* **TASK OBJECTIVE**: Can you pull out every line of the rows below that contains the word "supplémentaire"?

START LISTED RECORDS

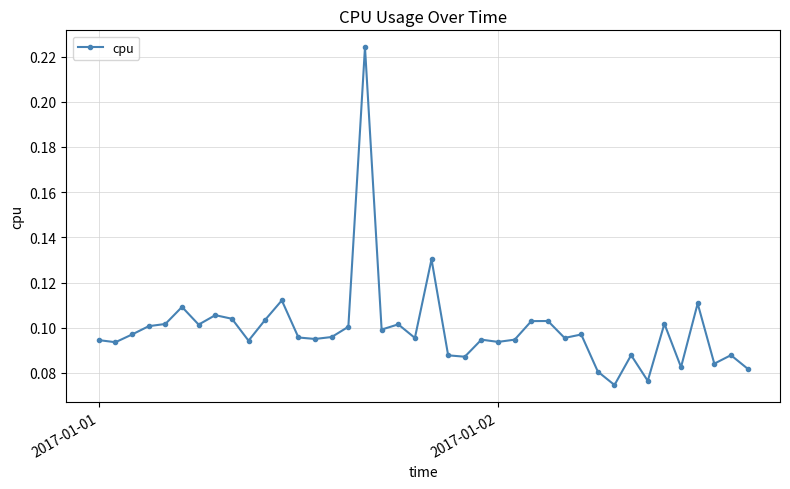

How many categories are shown in the chart?

40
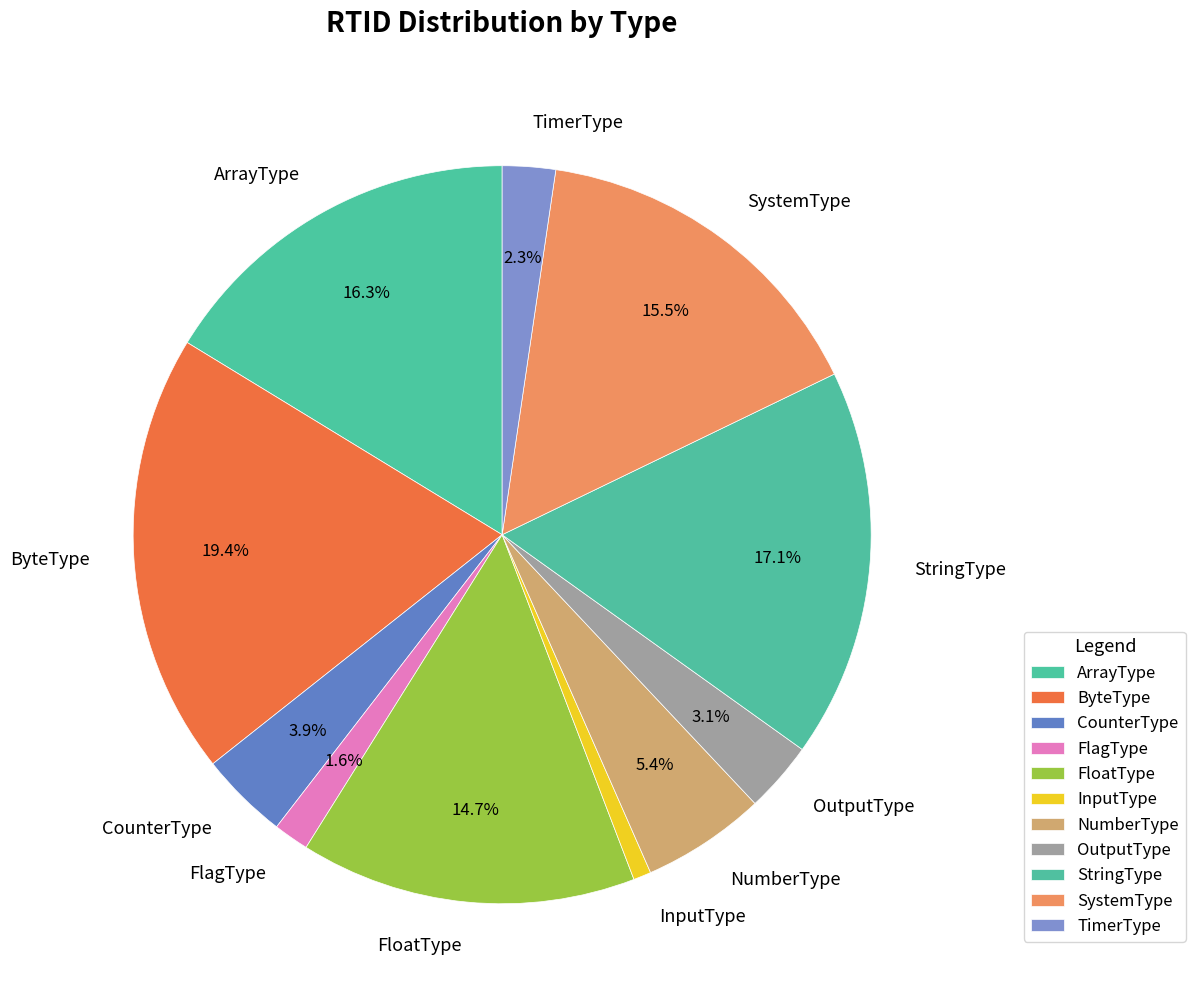

How many segments does this pie chart have?

11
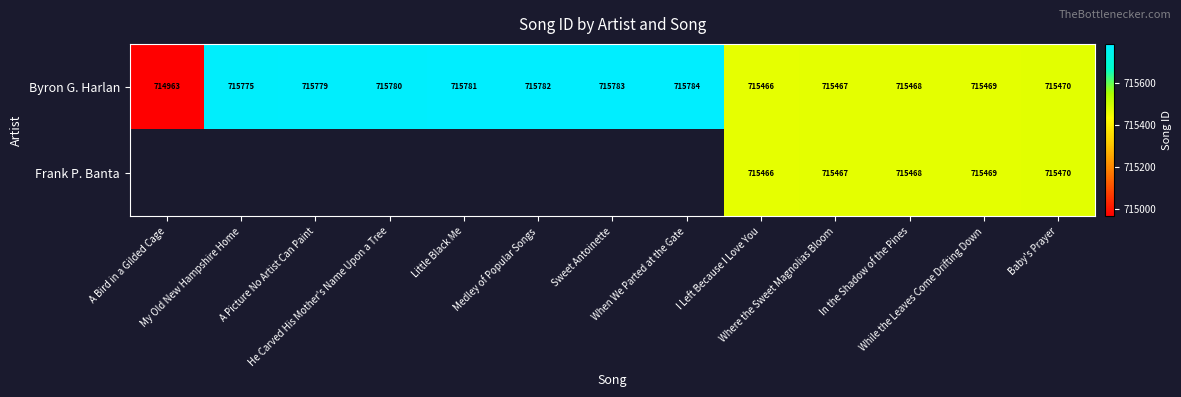

List the labels in order of Byron G. Harlan value, smallest first.

A Bird in a Gilded Cage, I Left Because I Love You, Where the Sweet Magnolias Bloom, In the Shadow of the Pines, While the Leaves Come Drifting Down, Baby's Prayer, My Old New Hampshire Home, A Picture No Artist Can Paint, He Carved His Mother's Name Upon a Tree, Little Black Me, Medley of Popular Songs, Sweet Antoinette, When We Parted at the Gate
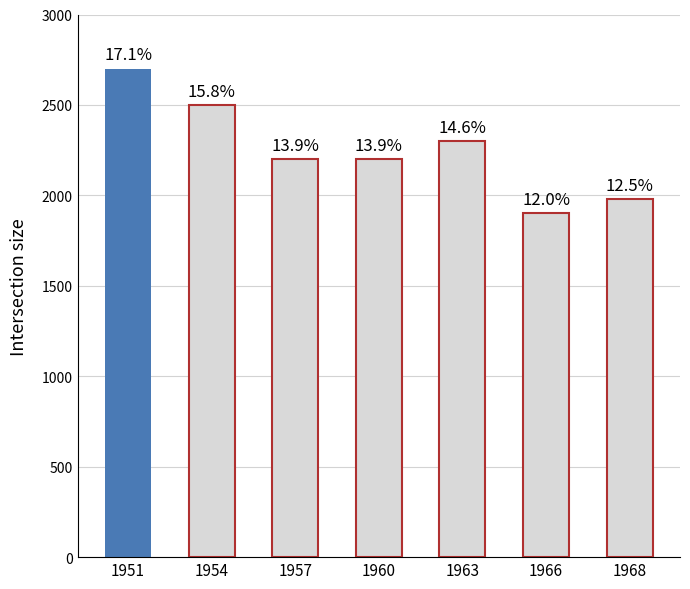

Reading left to right, extract all data points from this chart.

1951=2700	1954=2500	1957=2200	1960=2200	1963=2300	1966=1900	1968=1980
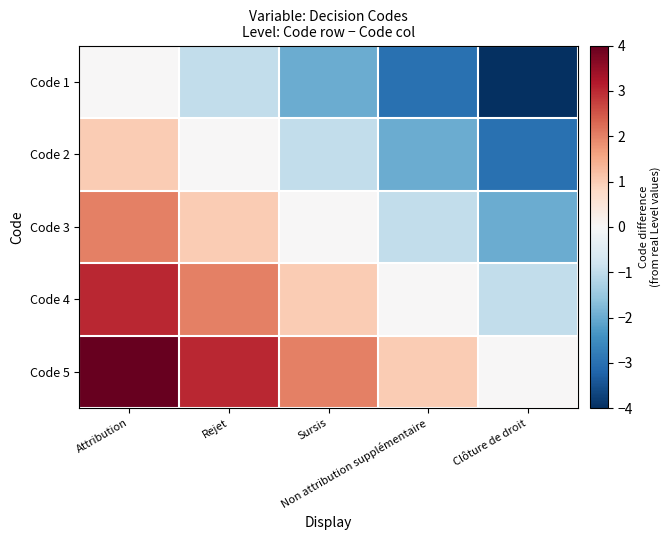

Between Clôture de droit and Non attribution supplémentaire, which is larger?

Non attribution supplémentaire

END LISTED RECORDS

* **ANSWER AREA**:
Between Clôture de droit and Non attribution supplémentaire, which is larger?
Non attribution supplémentaire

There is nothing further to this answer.